━━━━━ Passage for review
Can't Wait Another Day

Merge

originally published September 26, 2007

Once, while watching The Ladybug Transistor play, a female companion said something to the effect of "if you're going to fall into the cliché of being a female bassist in an otherwise all-boy band, you better at least be good." Similarly, in the liner notes to Can't Wait Another Day, you can find a picture of a shaggy-haired dude holding a ukulele in front of Brooklyn's Williamsburgh Savings Bank tower, which is the indie-rock equivalent of a middle-aged woman holding a Princess Diana plate in front of fake wood paneling.

But to say something is cliché doesn't necessarily mean that it's bad. You can put on an old disco album today and hear all its overdone elements as glorious and electrifying, either because time allows us to appreciate the sound outside of its historical context or because it was really good all along. Could this happen with our modern indie music? Could, one day, its corduroy comfortability and its affectless pathology sound vital and important? Is the preponderance of its clichés evidence not of laziness but of quality replicating itself organically?

Well, no, at least not for The Ladybug Transistor, which sounds like a nap taken by an eight-year-old in 1974. There's one decent song, "Always on the Telephone," and when I try and remember it when it's not playing, I just think of "Hangin' on the Telephone" instead, which sounds nothing like it, probably. Oh, and that bassist? Still not so good.

The Ladybug Transistor is playing at the Caledonia Lounge on Tuesday, Oct. 2.
━━━━━━━━━━
━━━━━ Data for review
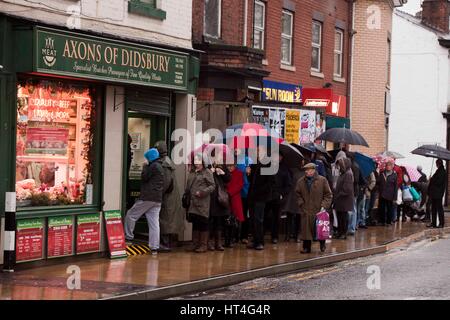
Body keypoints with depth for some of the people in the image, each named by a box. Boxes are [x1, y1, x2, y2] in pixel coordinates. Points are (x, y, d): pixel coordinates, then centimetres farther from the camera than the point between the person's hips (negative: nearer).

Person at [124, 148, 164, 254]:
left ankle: (129, 237, 2)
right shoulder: (160, 167, 20)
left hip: (147, 198, -9)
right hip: (157, 199, 9)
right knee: (154, 223, 4)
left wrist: (145, 167, 3)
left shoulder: (154, 166, -10)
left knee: (131, 215, 3)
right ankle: (154, 247, 1)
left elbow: (144, 177, -11)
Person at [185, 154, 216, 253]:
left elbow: (212, 186, -7)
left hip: (203, 204, -6)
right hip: (192, 203, 6)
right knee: (195, 224, 11)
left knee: (203, 224, -4)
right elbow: (188, 187, 24)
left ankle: (203, 245, 2)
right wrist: (187, 196, 13)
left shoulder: (207, 172, -2)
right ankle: (195, 244, 18)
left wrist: (202, 192, -16)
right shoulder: (191, 173, 17)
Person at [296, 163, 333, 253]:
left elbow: (328, 195, 1)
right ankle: (306, 247, 8)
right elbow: (298, 194, 16)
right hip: (305, 210, 2)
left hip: (319, 209, -2)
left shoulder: (322, 180, -2)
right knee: (306, 229, -1)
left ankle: (322, 245, 28)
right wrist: (301, 203, 2)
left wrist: (324, 205, -8)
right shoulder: (300, 181, 5)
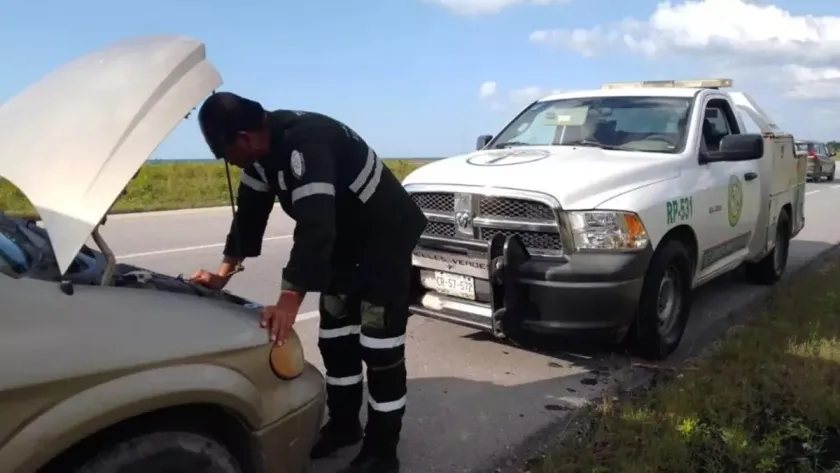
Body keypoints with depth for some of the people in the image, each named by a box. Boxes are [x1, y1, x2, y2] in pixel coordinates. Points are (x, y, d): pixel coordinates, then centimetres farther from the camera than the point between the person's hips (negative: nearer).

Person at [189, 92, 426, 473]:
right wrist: (224, 273, 4)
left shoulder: (305, 143, -33)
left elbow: (315, 226, -40)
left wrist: (289, 301, -44)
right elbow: (250, 212, 6)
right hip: (346, 240, 9)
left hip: (386, 237, -9)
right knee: (335, 339, 13)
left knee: (379, 348, -7)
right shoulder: (263, 149, -3)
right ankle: (344, 425, 29)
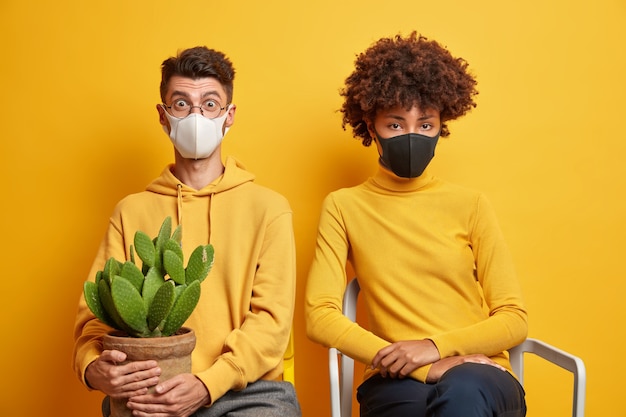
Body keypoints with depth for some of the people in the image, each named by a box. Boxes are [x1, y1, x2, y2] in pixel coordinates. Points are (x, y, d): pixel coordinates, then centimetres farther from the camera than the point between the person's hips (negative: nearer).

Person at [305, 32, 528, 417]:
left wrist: (433, 346, -12)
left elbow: (514, 319, 8)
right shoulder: (344, 207, 9)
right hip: (397, 382, -1)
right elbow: (320, 317, -3)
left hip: (481, 380, 1)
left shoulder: (470, 205, 11)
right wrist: (426, 369, -14)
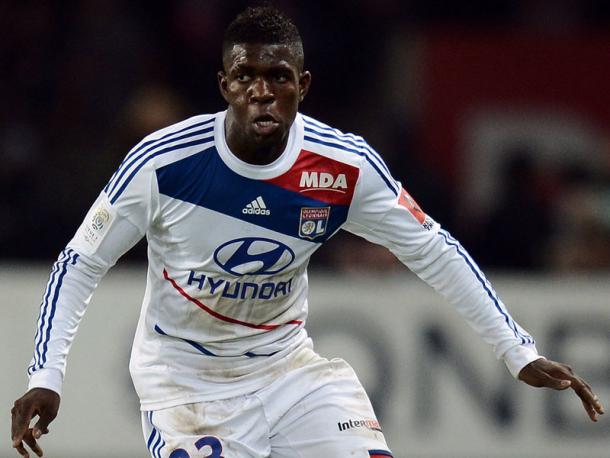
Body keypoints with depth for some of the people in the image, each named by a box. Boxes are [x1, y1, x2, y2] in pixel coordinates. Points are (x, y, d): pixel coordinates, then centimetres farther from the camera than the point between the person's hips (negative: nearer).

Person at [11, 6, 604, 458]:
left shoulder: (346, 167, -13)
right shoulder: (162, 163, -20)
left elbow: (433, 252, -2)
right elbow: (78, 264, -10)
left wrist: (520, 353, -4)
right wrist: (44, 379, -18)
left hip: (288, 365, 4)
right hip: (186, 382, -4)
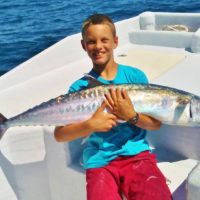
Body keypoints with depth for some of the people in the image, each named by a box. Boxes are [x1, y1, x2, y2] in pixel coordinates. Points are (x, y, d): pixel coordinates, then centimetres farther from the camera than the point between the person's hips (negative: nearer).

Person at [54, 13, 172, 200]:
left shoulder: (135, 76, 4)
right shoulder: (80, 87, 3)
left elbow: (156, 123, 4)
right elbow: (59, 134, -1)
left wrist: (131, 116, -14)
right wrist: (91, 125, -16)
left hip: (136, 154, 1)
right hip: (99, 161, 0)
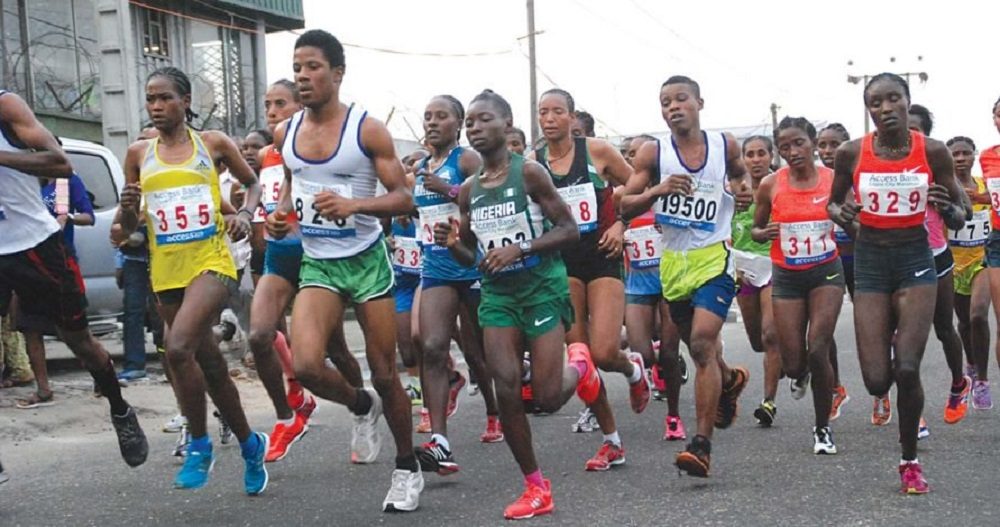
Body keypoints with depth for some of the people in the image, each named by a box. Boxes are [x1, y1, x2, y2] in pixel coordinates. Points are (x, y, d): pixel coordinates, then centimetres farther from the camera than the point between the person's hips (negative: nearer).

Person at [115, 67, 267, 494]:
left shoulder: (213, 143, 2)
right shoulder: (138, 153, 8)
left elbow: (253, 182, 17)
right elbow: (127, 229, 12)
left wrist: (245, 214, -3)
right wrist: (128, 210, -10)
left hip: (210, 262, -4)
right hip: (166, 272, 4)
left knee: (178, 347, -25)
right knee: (209, 364, 12)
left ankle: (199, 445, -7)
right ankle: (250, 444, 30)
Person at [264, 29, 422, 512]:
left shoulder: (367, 129, -11)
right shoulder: (286, 134, 3)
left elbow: (403, 199, -11)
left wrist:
━━━━━━━━━━
* Tasks to perform *
• 1. Decide whether each statement agrees with the album review, answering yes or no and quoting the deciding words: (a) the review names one decent song on the album; (b) the reviewer now finds the band's bassist good; (c) the review holds that anything cliché must be bad.
• 2. According to the album review, where and when is The Ladybug Transistor playing?
The data have no connection to the album review.

* Answers for this exercise *
• 1.
(a) Yes: "There's one decent song"
(b) No: "Still not so good."
(c) No: "But to say something is cliché doesn't necessarily mean that it's bad."

• 2. At the Caledonia Lounge on Tuesday, Oct. 2.